I also see an issue with sourcing. The profile notes that at George W. Bush's inauguration in 2001, Graham prayed "in Jesus' name." It then cites church historian Martin Marty saying that Billy Graham used to pray in the more generic name of "the Lord." That indirect quote is borrowed from Grossman's own 2001 indepth on inaugural invocations. But if you follow the link, you'll read:
Baptist evangelist Franklin Graham, filling in for his ailing father, Billy Graham, ended his invocation as his father did at the inaugural ceremony in 1989 for Bush's father. Back then Billy Graham said: "All this we pray in the name of the Father, the Son and the Holy Spirit." And his benediction ended with a blessing drawn from Psalms and familiar in many faiths.
Franklin added: "the Son, the Lord Jesus Christ."
"The final prayer rather ruled out a lot of people," Marty then says. Eh? Does anyone really miss who is meant by "God the Son"? Even if Jesus isn’t named, Jews and Muslims wouldn't likely add an "amen" to Billy's trinitarian reference. So the prayers of father and son don’t really sound that different.
Then there's the use of a specialist on one religious leader to comment on another:
"He doesn’t have to run for office to be ‘political,’" said Susan Harding, an anthropologist of religion at the University of California, Santa Cruz. She’s the author of a book on the late Jerry Falwell Sr., who ran a 50-state-capitals tour in the 1970s.
"Franklin is vying for leader of the hard-right evangelicals," succeeding Falwell (whose son endorsed Trump). They long for "an old-fashioned triumphalist Christian world where Christianity is Truth with a capital T," she said.
So Harding wrote a book about Jerry Falwell, and that makes her an expert on Franklin Graham? I don’t see that -- especially when Franklin, unlike Falwell Jr., won't endorse Trump. And Franklin may be fine with the "F" word, but does that make him a leader of "hard-right evangelicals"? He should have had a chance to answer such a judgmental view.

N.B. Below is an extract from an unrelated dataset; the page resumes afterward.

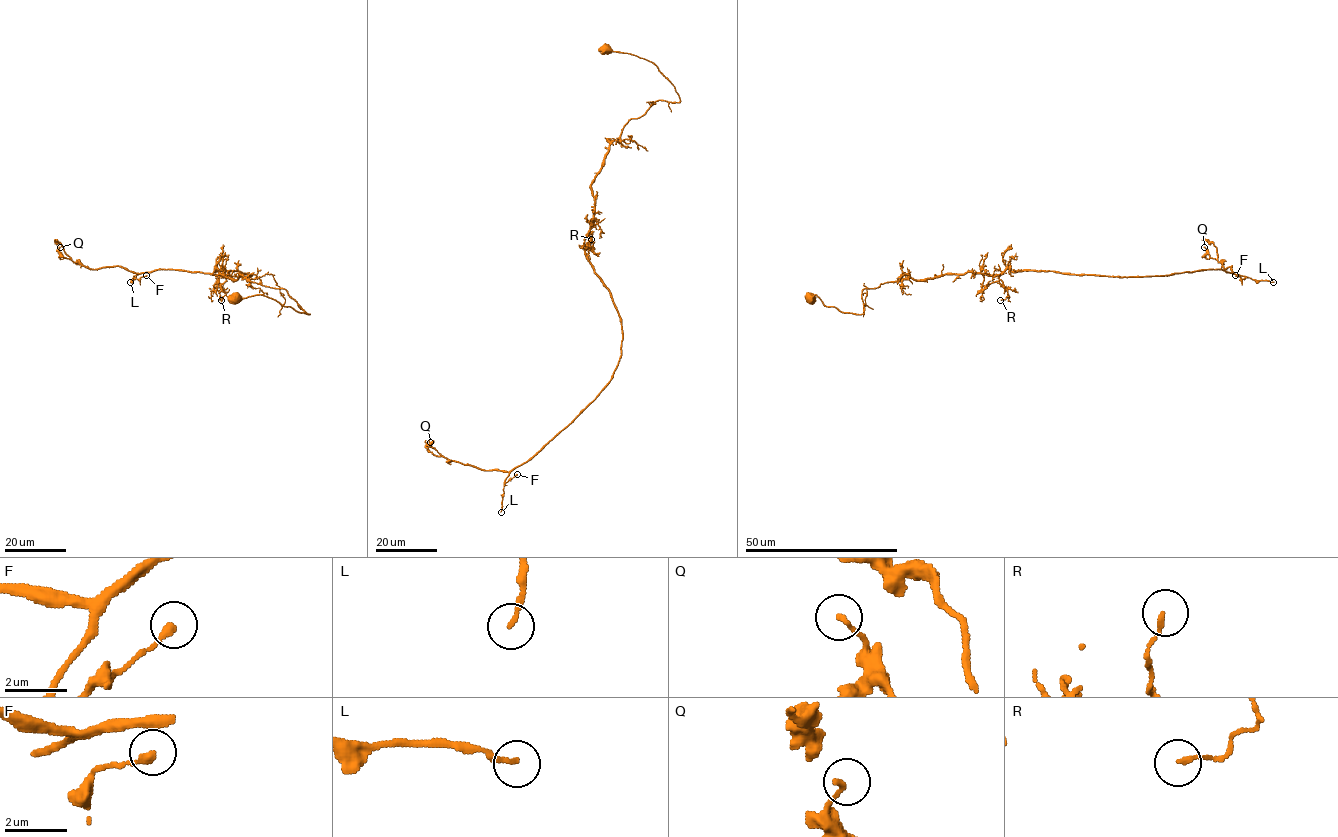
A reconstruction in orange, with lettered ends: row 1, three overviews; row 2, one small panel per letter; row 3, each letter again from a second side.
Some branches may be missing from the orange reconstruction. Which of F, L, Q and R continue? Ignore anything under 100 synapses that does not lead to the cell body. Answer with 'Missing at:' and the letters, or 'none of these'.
Missing at: none of these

That section is surprising, because RNS does let him answer some critics:
Where Graham sees himself standing by biblical truth, others see his words turned into ammunition for discrimination, particularly toward Muslims and toward lesbian, gay, bisexual and transgender people. Where’s the line between Christian truth-telling and hate speech?

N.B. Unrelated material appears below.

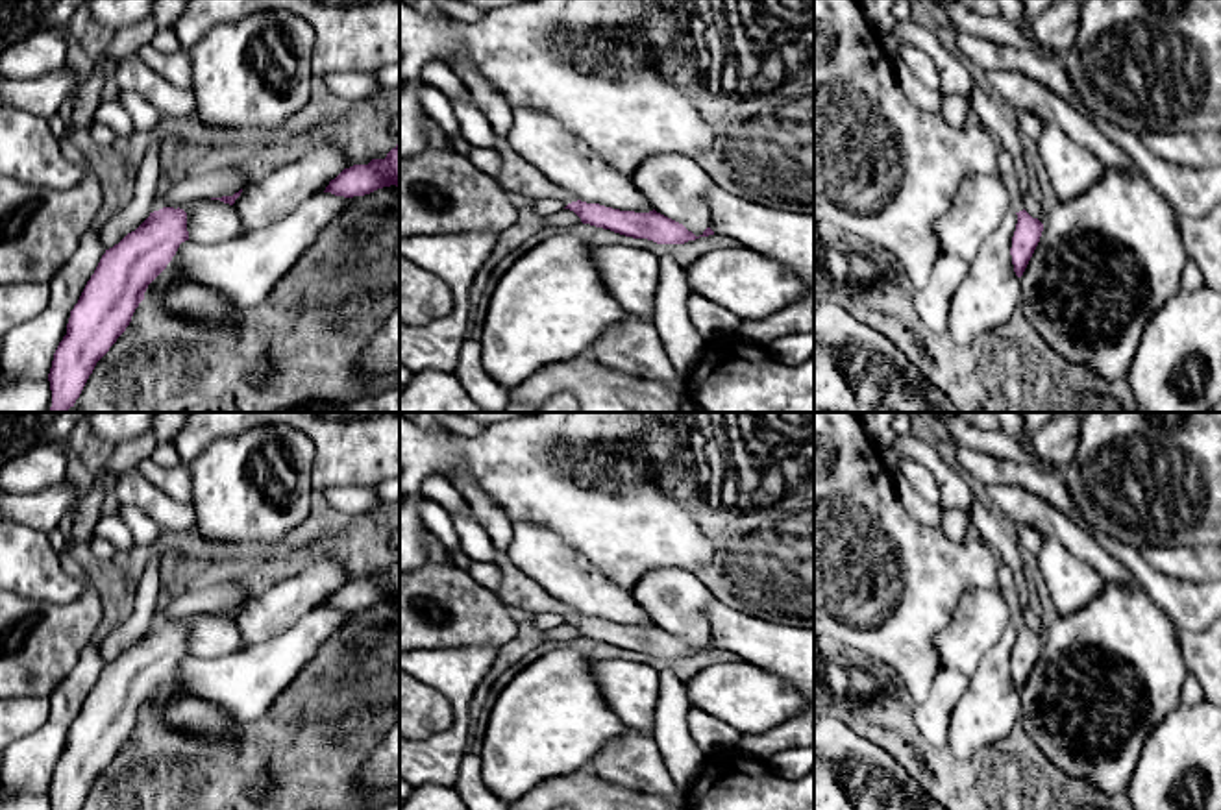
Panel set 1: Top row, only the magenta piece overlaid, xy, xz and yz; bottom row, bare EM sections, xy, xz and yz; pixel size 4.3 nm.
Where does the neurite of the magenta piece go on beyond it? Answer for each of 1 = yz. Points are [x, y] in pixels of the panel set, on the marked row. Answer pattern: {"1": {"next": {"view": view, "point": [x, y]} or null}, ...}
{"1": {"next": null}}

"If you disagree with them, it’s hate speech. That’s the line. OK. That’s the line," said Graham. By the standard he upholds, the gospel, Graham does not think he has crossed it.
Thumbs up, though, on the way the profile brings up some of the many good things Franklin has done. It acknowledges that Samaritan's Purse is often first in and last out whenever disaster victims need help. It says how Franklin personally worked for the release of Pastor Saeed Abedini from a prison in Iran. And how he called and visited anti-government rebels in Oregon to help end the standoff there.
"If those moments are overlooked when he’s calling forth the Christian civic soldiers to battle at the ballot box, it’s irrelevant to Graham’s goal: To make America Christian again as he understands it," RNS says.
Fair enough. Franklin Graham is not Donald Trump, or even Billy Graham. And neither is he a Jerry Falwell. Yes, similarities help us understand people. So do differences.